- EXERCISE
Reproduce every line of the following material word for word, keeping each line break.

- INFORMATION SHOWN
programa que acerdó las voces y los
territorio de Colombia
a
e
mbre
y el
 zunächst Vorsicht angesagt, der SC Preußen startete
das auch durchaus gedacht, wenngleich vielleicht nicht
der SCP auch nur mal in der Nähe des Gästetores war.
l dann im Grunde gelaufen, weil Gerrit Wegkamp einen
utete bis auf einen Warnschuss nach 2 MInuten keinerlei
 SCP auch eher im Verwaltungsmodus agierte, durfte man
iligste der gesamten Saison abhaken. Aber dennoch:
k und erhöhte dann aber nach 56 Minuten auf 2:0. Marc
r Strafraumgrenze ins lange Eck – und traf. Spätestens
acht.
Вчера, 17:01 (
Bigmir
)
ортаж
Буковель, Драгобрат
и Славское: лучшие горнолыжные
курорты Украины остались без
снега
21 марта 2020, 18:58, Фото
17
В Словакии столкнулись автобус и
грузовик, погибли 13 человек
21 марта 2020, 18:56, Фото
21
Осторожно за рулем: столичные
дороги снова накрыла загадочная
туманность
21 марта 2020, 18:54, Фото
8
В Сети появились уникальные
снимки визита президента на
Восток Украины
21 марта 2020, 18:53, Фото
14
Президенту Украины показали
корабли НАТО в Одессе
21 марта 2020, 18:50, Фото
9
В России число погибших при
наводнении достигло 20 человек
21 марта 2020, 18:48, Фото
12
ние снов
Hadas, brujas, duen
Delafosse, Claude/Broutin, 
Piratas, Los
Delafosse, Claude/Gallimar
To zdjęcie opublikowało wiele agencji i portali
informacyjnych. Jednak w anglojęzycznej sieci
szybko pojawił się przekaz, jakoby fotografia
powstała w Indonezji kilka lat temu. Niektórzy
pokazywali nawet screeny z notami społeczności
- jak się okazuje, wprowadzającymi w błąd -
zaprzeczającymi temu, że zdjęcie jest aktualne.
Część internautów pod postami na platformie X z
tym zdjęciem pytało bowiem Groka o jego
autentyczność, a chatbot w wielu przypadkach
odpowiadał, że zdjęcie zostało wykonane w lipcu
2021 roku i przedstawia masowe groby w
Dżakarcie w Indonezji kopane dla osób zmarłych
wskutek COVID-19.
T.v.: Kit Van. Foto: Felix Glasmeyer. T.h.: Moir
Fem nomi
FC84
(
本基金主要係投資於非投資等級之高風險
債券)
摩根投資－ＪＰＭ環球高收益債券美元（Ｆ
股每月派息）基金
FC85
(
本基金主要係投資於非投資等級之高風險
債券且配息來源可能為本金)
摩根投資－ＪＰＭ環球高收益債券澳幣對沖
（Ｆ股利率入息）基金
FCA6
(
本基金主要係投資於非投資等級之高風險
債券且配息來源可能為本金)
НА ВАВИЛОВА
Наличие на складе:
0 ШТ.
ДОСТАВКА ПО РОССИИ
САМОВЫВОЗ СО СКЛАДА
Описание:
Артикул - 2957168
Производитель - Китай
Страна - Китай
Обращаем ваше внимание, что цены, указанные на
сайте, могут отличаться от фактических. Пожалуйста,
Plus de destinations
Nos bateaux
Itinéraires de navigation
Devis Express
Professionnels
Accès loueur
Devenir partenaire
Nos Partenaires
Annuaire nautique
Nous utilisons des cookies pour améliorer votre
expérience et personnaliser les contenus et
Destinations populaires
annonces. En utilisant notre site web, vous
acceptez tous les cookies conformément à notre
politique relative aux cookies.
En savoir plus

- SOLUTION TO THIS PROBLEM
programa que acerdó las voces y los
territorio de Colombia
a
e
mbre
y el
 zunächst Vorsicht angesagt, der SC Preußen startete
das auch durchaus gedacht, wenngleich vielleicht nicht
der SCP auch nur mal in der Nähe des Gästetores war.
l dann im Grunde gelaufen, weil Gerrit Wegkamp einen
utete bis auf einen Warnschuss nach 2 MInuten keinerlei
 SCP auch eher im Verwaltungsmodus agierte, durfte man
iligste der gesamten Saison abhaken. Aber dennoch:
k und erhöhte dann aber nach 56 Minuten auf 2:0. Marc
r Strafraumgrenze ins lange Eck – und traf. Spätestens
acht.
Вчера, 17:01 (
Bigmir
)
ортаж
Буковель, Драгобрат
и Славское: лучшие горнолыжные
курорты Украины остались без
снега
21 марта 2020, 18:58, Фото
17
В Словакии столкнулись автобус и
грузовик, погибли 13 человек
21 марта 2020, 18:56, Фото
21
Осторожно за рулем: столичные
дороги снова накрыла загадочная
туманность
21 марта 2020, 18:54, Фото
8
В Сети появились уникальные
снимки визита президента на
Восток Украины
21 марта 2020, 18:53, Фото
14
Президенту Украины показали
корабли НАТО в Одессе
21 марта 2020, 18:50, Фото
9
В России число погибших при
наводнении достигло 20 человек
21 марта 2020, 18:48, Фото
12
ние снов
Hadas, brujas, duen
Delafosse, Claude/Broutin, 
Piratas, Los
Delafosse, Claude/Gallimar
To zdjęcie opublikowało wiele agencji i portali
informacyjnych. Jednak w anglojęzycznej sieci
szybko pojawił się przekaz, jakoby fotografia
powstała w Indonezji kilka lat temu. Niektórzy
pokazywali nawet screeny z notami społeczności
- jak się okazuje, wprowadzającymi w błąd -
zaprzeczającymi temu, że zdjęcie jest aktualne.
Część internautów pod postami na platformie X z
tym zdjęciem pytało bowiem Groka o jego
autentyczność, a chatbot w wielu przypadkach
odpowiadał, że zdjęcie zostało wykonane w lipcu
2021 roku i przedstawia masowe groby w
Dżakarcie w Indonezji kopane dla osób zmarłych
wskutek COVID-19.
T.v.: Kit Van. Foto: Felix Glasmeyer. T.h.: Moir
Fem nomi
FC84
(
本基金主要係投資於非投資等級之高風險
債券)
摩根投資－ＪＰＭ環球高收益債券美元（Ｆ
股每月派息）基金
FC85
(
本基金主要係投資於非投資等級之高風險
債券且配息來源可能為本金)
摩根投資－ＪＰＭ環球高收益債券澳幣對沖
（Ｆ股利率入息）基金
FCA6
(
本基金主要係投資於非投資等級之高風險
債券且配息來源可能為本金)
НА ВАВИЛОВА
Наличие на складе:
0 ШТ.
ДОСТАВКА ПО РОССИИ
САМОВЫВОЗ СО СКЛАДА
Описание:
Артикул - 2957168
Производитель - Китай
Страна - Китай
Обращаем ваше внимание, что цены, указанные на
сайте, могут отличаться от фактических. Пожалуйста,
Plus de destinations
Nos bateaux
Itinéraires de navigation
Devis Express
Professionnels
Accès loueur
Devenir partenaire
Nos Partenaires
Annuaire nautique
Nous utilisons des cookies pour améliorer votre
expérience et personnaliser les contenus et
Destinations populaires
annonces. En utilisant notre site web, vous
acceptez tous les cookies conformément à notre
politique relative aux cookies.
En savoir plus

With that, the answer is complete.